Identify Contract Vehicles for ICAM Products and Services

In addition to the requirements governing federal acquisitions, there are other resources to support ICAM program acquisition include GSA Schedules and the PACS Customer Ordering Guide.

GSA Schedules are purchasing vehicles for a broad range of products and services. The resources available on the GSA Schedules have pre-approved vendors and pre-negotiated rates. You are not required to use GSA Schedules for acquisition, but they provide quick, flexible, and cost-effective procurement solutions and assist in compliance by including approved products. Here are some examples of common GSA Schedules:

IT Schedule 70

IT Schedule 70 is part of the Multiple Award Schedule (MAS) program and gives agencies direct access to commercial experts who can address the needs of the government IT community through a series of Special Item Numbers (SINs). These SINs cover most of the general-purpose commercial IT hardware, software, and services.

IT Schedule 84

IT Schedule 84 offers PACS-related security solutions for law enforcement, security, facility management, fire, rescue, clothing, marine craft, and emergency and disaster response.

You can purchase resources from both schedules to meet your ICAM implementation needs. For example, you could buy new credential readers for physical access control points from Schedule 84 and services from a system integrator from Schedule 70.

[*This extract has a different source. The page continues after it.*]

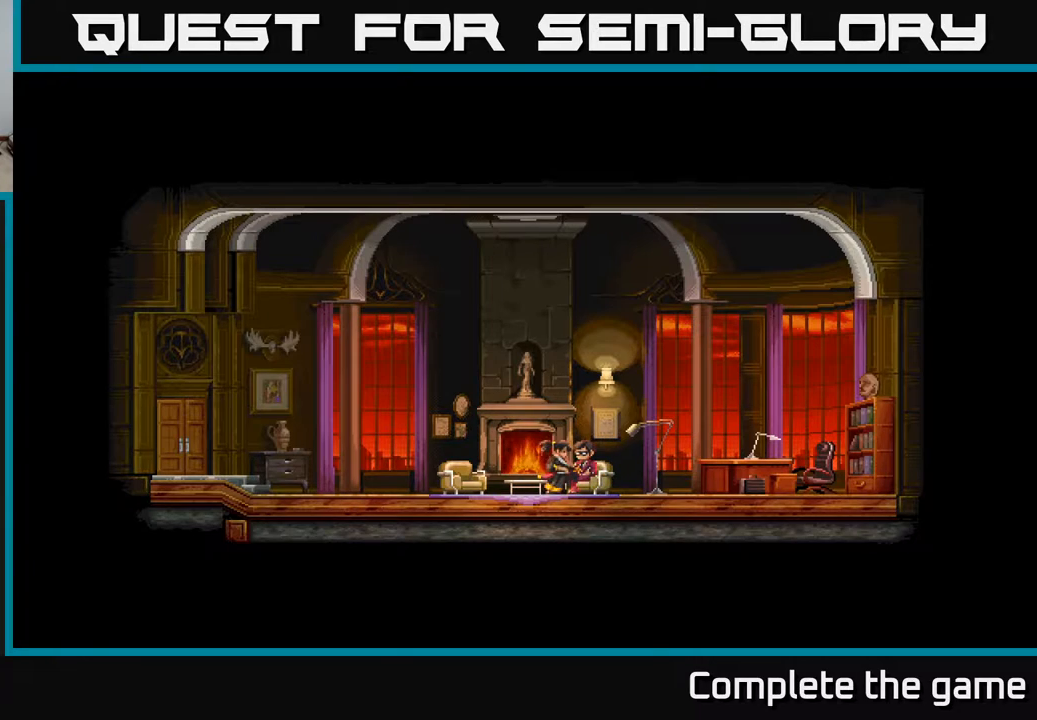
{"buttons": ["DPAD_LEFT"], "left_stick": "center", "right_stick": "center", "events": [[350, "DPAD_LEFT", "down"]]}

Using GSA Schedules provides the following benefits:

  • More competitive rates and potentially lower costs. Regardless of the method used to access Schedules 70 and 84, GSA has already negotiated fair and reasonable prices for these products and services.
  • Shorter procurement time. GSA Schedules offer streamlined procurement, as opposed to agency-negotiated contracts, which can be cumbersome and costly. Tools such as eBuy and GSA Advantage are available to assist in ordering from both Schedules.
  • Reduced complexity and effort required to perform due diligence. If you purchase products not included on the FIPS-201 approved products list for PIV card stock and physical access control systems (PACS), you are responsible for ensuring that the products meet all applicable federal standards and requirements, ensuring the products conform to applicable federal standards, and maintaining a written plan to ensure ongoing conformance for the life cycle of the components.